Gone with the Wind ran the gamut from lust to true love, from venom to violence. Later, To Kill a Mockingbird introduced the themes of rape and racism.
What our children read
In the early 1990s, my youngest son brought home several books which appalled me. One was Lord of the Flies. I didn’t storm up to the school and protest, but I felt some satisfaction in his pronouncement that he “hated” it. My very masculine, football star, rough-and-tumble son hated it along with a few others assigned that year. On the other hand, he adored Jane Eyre. One dealt with a dark side which few people (hopefully) experience. The other dealt with the struggles not uncommon to the population in general. (And as a side note, as an adult he reads mostly non-fiction, but he enjoyed my Penelope Pembroke cozy mysteries!)
My point for what it’s worth. . .
Again, my point is, we got the idea. We knew what the story was telling us, and it was the story which remained the focal point--not the unsavory details usually omitted but certainly understood. Today there seems to be less story than salacious content. Today writers believe (and with some truth) that their stories will not achieve any measure of success without these accompanying raw sentences and scenes.

The author assumes. . .
Does that belief do the readers a disservice? Have we no imagination? Will our minds not go beyond closed doors and fade-to-black scenes? Must everything be spelled out for us?
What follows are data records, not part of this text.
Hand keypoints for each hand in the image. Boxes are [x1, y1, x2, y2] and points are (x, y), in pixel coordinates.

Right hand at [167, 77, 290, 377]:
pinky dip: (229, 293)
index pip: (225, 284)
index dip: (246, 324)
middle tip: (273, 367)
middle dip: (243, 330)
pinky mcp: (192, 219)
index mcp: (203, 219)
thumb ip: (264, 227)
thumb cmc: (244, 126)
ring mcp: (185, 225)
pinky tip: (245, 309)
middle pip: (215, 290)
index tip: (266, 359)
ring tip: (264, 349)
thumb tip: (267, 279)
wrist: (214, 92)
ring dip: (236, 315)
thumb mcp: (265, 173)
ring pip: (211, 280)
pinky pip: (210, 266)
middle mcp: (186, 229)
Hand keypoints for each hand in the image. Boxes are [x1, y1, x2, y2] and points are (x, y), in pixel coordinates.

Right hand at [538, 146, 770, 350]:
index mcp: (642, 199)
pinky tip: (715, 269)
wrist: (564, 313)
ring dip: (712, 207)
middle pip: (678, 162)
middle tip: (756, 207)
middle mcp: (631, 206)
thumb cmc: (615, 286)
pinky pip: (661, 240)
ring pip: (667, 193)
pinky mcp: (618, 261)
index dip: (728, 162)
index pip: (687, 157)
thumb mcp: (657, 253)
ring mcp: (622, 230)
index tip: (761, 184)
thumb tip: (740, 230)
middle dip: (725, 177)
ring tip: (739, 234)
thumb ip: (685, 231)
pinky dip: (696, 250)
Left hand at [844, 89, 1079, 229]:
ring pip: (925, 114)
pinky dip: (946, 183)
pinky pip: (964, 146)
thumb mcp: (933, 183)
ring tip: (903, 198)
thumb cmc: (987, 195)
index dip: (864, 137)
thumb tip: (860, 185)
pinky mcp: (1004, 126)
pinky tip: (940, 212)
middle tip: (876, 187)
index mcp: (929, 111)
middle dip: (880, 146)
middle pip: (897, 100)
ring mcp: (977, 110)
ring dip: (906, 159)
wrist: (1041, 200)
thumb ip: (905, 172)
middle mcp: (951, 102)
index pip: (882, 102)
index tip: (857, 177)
Are we stupid?
In conclusion
My adopted mom used to say, “To each his own.” One of the kindest, least-judgmental people I’ve ever known, she didn’t spend time concerning herself with what other people did or said but rather with her own words and actions.
And that’s what I have to do--focus on what I write and how it’s perceived. I am only responsible for myself.

1 comment:

margaretskea said...

Well I haven't read enough American Literature to feel qualified to judge, but I do know that in the UK there is a growing perception that explicit is essential for our modern world. I too have had comments regarding the fact that I don't have any explicit sex or strong language in my books, but I make no apologies for that. In the case of strong launguage I believe it is a short hand way of expressing emotion, but that good writing can convey as much strength of feeling without coarse language. Ditto with sex (or for that matter, abuse) - we do not need to see it happening for the reader to understand the underlying emotions and desires, good or bad.

I do not shy away from difficult issues, but I hope I deal with them sensitively and in a way that presents an appropriate moral message without being 'preachy'. That is my aim, and I'm not ashamed of it. I want to write secular stories that anyone from 12 to 112 can read and which won't defile. So I whole-heartedly endorse the cartoon with which this article ends - Go hook yourself a clean read.